In India, Paz completed several works, including El mono gramático (The Monkey Grammarian) and Ladera este (Eastern Slope). While in India, he came into contact with a group of writers called the Hungry Generation and had a profound influence on them.
In 1963, he broke up with Bona and married Marie-José Tramini, a French woman who would be his wife for the rest of his life. In October 1968, he resigned from the diplomatic corps in protest of the Mexican government's massacre of student demonstrators in the Plaza de las Tres Culturas in Tlatelolco.[5] He sought refuge in Paris for a while and returned to Mexico in 1969, where he founded his magazine Plural (1970–1976) with a group of liberal Mexican and Latin American writers.

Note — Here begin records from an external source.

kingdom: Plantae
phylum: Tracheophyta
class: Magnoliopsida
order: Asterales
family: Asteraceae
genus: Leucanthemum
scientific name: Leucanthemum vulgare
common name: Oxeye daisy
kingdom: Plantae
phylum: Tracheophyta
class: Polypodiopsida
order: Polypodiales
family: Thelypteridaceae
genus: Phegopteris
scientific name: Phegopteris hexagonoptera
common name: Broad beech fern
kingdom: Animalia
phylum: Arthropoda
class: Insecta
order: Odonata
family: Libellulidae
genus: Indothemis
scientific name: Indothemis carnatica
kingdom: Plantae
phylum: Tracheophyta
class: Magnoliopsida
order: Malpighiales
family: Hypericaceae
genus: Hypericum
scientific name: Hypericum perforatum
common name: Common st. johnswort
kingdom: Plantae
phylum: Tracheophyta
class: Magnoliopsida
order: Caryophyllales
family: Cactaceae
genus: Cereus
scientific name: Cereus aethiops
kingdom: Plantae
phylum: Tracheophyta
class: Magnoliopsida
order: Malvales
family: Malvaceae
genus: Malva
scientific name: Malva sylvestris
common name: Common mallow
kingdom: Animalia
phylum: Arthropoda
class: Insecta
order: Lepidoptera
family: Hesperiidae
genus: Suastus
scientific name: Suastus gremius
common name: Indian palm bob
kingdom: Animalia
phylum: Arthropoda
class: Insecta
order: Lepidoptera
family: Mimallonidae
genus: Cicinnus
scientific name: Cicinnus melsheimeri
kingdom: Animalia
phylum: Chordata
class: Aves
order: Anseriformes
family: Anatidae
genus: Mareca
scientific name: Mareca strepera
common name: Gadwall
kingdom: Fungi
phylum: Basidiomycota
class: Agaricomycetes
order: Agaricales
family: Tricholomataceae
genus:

From 1970 to 1974, he lectured at Harvard University, where he held the Charles Eliot Norton professorship. His book Los hijos del limo ("Children of the Mire") was the result of those lectures. After the Mexican government closed Plural in 1975, Paz founded Vuelta, a publication with a focus similar to that of Plural, and continued to edit that magazine until his death. He won the 1977 Jerusalem Prize for literature on the theme of individual freedom. In 1980, he was awarded an honorary doctorate from Harvard, and in 1982, he won the Neustadt Prize. Once good friends with novelist Carlos Fuentes, Paz became estranged from him in the 1980s in a disagreement over the Sandinistas, whom Paz opposed and Fuentes supported.[6] In 1988, Paz's magazine Vuelta carried an attack by Enrique Krauze on the legitimacy of Fuentes's Mexican identity, opening a feud between Fuentes and Paz that lasted until the latter's death.[7] A collection of his poems (written between 1957 and 1987) was published in 1990. In 1990, he was awarded the Nobel Prize.[8] In India he met the Hungryalist poets and was of immense help to them during their 35 month long trial.[citation needed]
He died of cancer in 1998.
Guillermo Sheridan, who was named by Paz as director of the Octavio Paz Foundation in 1998, published a book, Poeta con paisaje (2004) with several biographical essays about the poet's life up to 1968.